ICON: Improving Inter-Report Consistency in Radiology Report Generation via Lesion-aware Mixup Augmentation
Wenjun Hou, Yi Cheng, Kaishuai Xu, Yan Hu, Wenjie Li, Jiang Liu
TL;DR
The paper tackles inter-report consistency in radiology report generation by introducing ICon, a lesion-aware, two-stage framework that first extracts lesions (Zoomer) and then generates consistent reports through lesion-attribute alignment (Inspector) and a cross-attentive generator (FiD/BART). A lesion-aware mixup augments training to align semantically equivalent lesions, while two metrics, Con and R-Con, quantify inter-report consistency with reference-quality weighting. Extensive experiments on IU X-ray, MIMIC-CXR, and MIMIC-ABN demonstrate that ICon achieves state-of-the-art inter-report consistency and competitive clinical accuracy, highlighting the value of region-level lesion reasoning for trustworthy radiology narration.

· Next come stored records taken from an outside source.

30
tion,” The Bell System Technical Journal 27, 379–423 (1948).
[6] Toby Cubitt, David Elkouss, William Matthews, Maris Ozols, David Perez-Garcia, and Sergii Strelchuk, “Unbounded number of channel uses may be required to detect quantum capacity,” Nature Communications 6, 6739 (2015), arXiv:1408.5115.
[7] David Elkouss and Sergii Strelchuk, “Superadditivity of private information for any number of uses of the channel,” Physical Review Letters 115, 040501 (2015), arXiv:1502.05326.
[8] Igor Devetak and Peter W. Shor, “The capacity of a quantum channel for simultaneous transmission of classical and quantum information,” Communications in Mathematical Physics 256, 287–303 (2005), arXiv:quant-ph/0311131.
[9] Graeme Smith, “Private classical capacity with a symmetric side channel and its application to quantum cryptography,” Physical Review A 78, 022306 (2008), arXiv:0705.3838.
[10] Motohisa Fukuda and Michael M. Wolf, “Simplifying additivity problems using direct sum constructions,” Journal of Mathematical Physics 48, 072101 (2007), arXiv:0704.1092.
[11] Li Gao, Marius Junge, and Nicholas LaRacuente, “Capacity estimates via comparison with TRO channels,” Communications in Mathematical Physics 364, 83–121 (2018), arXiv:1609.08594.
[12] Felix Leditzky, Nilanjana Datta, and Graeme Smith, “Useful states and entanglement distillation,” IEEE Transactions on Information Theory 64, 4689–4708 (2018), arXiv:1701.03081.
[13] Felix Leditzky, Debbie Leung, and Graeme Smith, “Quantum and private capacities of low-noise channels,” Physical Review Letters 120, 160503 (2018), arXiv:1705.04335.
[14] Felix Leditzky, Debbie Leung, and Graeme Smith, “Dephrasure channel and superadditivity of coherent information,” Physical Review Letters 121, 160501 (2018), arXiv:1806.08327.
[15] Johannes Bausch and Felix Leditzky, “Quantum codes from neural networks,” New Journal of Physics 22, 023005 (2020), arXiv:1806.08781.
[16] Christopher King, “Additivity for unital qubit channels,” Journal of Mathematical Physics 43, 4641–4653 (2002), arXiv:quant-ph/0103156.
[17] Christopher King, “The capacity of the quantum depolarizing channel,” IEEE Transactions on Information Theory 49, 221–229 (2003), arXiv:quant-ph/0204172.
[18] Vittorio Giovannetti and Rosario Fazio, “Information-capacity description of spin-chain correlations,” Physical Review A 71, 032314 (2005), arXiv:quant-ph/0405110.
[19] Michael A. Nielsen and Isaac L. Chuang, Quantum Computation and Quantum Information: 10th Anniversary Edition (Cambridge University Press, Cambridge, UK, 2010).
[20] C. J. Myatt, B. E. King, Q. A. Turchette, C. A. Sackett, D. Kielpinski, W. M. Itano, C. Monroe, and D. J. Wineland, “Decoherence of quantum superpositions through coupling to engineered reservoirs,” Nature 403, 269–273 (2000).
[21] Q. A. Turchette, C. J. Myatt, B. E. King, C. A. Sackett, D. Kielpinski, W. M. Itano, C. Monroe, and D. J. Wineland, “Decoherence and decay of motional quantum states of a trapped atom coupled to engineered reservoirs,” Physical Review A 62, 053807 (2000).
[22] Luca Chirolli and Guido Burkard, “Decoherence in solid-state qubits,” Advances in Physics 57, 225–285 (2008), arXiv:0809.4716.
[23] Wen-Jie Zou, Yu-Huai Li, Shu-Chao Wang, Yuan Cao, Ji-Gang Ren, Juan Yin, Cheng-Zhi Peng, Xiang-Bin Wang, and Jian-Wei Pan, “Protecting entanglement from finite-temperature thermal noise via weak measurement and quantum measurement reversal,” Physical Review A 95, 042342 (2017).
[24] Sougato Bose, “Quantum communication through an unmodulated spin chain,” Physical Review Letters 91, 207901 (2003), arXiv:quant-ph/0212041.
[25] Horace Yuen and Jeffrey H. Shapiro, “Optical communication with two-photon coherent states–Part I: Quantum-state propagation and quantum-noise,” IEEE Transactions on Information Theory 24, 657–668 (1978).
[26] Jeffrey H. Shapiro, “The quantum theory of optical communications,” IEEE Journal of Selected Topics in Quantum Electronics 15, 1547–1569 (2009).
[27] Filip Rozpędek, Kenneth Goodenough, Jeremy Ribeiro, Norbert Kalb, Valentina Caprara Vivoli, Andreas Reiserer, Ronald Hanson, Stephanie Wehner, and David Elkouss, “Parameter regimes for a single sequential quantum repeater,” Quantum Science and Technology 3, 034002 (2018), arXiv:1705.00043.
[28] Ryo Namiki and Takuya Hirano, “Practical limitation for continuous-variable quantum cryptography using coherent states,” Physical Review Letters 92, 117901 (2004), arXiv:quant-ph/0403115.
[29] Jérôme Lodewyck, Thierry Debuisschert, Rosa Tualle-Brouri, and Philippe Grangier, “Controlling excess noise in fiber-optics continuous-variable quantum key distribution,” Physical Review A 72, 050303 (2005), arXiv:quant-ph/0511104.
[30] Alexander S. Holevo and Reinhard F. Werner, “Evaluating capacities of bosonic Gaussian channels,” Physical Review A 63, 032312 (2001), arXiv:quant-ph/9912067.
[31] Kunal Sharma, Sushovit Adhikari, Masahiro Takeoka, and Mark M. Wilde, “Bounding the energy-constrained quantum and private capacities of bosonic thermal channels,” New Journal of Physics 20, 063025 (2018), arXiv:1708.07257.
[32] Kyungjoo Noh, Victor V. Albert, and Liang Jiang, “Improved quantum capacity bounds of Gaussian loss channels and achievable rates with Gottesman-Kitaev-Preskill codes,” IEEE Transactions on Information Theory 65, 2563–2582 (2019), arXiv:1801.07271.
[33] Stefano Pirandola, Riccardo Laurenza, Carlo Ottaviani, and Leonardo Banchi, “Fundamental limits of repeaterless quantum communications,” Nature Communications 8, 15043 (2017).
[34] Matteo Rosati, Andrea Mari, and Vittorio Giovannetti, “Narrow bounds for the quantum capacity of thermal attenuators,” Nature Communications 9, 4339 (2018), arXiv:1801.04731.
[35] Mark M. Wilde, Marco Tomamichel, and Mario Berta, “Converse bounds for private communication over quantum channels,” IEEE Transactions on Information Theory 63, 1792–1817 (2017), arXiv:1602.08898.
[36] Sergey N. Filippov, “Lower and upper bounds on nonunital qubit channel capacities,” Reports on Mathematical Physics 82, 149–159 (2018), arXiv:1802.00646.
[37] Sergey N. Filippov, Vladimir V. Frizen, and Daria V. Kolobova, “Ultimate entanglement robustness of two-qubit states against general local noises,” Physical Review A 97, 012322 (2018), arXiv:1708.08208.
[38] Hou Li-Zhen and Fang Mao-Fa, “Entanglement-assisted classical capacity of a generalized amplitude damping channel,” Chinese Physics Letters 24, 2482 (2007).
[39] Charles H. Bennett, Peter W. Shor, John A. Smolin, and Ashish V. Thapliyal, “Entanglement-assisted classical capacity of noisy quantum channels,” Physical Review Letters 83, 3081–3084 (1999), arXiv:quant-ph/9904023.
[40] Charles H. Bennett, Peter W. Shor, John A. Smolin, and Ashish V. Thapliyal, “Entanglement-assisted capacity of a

The work suggests practical impact in improving credibility and robustness of automated radiology reporting, with future directions including incorporating large language models and end-to-end optimization ideas to further enhance performance.
Abstract
Previous research on radiology report generation has made significant progress in terms of increasing the clinical accuracy of generated reports. In this paper, we emphasize another crucial quality that it should possess, i.e., inter-report consistency, which refers to the capability of generating consistent reports for semantically equivalent radiographs. This quality is even of greater significance than the overall report accuracy in terms of ensuring the system's credibility, as a system prone to providing conflicting results would severely erode users' trust. Regrettably, existing approaches struggle to maintain inter-report consistency, exhibiting biases towards common patterns and susceptibility to lesion variants. To address this issue, we propose ICON, which improves the inter-report consistency of radiology report generation. Aiming to enhance the system's ability to capture similarities in semantically equivalent lesions, our approach first involves extracting lesions from input images and examining their characteristics. Then, we introduce a lesion-aware mixup technique to ensure that the representations of the semantically equivalent lesions align with the same attributes, achieved through a linear combination during the training phase. Extensive experiments on three publicly available chest X-ray datasets verify the effectiveness of our approach, both in terms of improving the consistency and accuracy of the generated reports.